*WHAT THE TASK ASKS*
A single figure is required: the number of lines below that contain "komfort".

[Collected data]
--*--

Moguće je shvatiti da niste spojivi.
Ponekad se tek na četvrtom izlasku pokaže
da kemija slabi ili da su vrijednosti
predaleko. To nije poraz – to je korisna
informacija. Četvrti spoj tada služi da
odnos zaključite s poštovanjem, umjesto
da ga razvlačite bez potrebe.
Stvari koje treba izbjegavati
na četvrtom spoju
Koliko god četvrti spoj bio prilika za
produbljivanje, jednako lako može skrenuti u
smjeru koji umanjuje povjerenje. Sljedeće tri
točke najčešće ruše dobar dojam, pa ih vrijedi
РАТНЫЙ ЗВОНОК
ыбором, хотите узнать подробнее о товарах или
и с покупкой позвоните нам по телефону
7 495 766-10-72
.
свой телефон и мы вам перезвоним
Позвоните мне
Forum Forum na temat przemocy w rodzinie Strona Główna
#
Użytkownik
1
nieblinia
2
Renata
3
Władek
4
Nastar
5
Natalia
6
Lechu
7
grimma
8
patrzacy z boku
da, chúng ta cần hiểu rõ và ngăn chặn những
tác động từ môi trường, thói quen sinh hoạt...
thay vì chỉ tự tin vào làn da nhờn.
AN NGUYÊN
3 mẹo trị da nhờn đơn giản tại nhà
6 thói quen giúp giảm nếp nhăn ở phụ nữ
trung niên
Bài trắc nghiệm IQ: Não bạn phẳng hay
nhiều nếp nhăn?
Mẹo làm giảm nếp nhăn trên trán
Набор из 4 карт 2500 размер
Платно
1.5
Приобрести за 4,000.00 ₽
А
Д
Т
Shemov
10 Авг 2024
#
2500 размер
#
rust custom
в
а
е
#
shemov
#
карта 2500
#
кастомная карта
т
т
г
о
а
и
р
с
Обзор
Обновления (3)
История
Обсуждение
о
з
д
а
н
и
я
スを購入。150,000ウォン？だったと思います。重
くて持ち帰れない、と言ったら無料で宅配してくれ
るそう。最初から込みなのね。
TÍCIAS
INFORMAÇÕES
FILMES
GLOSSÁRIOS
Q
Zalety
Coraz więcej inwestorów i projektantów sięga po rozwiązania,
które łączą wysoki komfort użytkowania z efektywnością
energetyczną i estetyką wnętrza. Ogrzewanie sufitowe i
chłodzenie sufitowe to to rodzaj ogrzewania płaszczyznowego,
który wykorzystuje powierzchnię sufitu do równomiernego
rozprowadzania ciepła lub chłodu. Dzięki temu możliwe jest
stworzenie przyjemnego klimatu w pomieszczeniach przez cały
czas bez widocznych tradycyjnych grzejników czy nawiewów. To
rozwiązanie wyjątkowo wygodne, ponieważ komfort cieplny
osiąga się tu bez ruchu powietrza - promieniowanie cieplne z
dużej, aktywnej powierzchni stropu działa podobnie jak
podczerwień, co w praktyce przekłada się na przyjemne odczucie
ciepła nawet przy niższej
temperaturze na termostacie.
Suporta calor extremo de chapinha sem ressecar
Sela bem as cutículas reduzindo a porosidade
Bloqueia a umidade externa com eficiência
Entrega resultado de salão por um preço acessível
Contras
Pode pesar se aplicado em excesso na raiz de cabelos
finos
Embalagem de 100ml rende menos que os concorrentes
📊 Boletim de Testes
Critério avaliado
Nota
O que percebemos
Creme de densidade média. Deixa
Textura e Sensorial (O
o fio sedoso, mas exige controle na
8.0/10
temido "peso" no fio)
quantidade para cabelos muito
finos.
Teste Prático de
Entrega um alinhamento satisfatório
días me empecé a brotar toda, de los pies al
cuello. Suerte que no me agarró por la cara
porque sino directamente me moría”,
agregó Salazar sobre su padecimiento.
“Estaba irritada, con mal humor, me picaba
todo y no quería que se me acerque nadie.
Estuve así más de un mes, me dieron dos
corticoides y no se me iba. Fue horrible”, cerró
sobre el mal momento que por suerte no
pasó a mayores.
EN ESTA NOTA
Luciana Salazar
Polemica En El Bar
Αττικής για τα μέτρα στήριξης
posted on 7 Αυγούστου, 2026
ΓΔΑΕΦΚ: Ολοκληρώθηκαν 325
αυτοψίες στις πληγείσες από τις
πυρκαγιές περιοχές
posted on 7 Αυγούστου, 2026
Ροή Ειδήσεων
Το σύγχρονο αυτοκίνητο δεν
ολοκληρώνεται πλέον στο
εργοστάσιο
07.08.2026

--*--

*WORKED SOLUTION*
2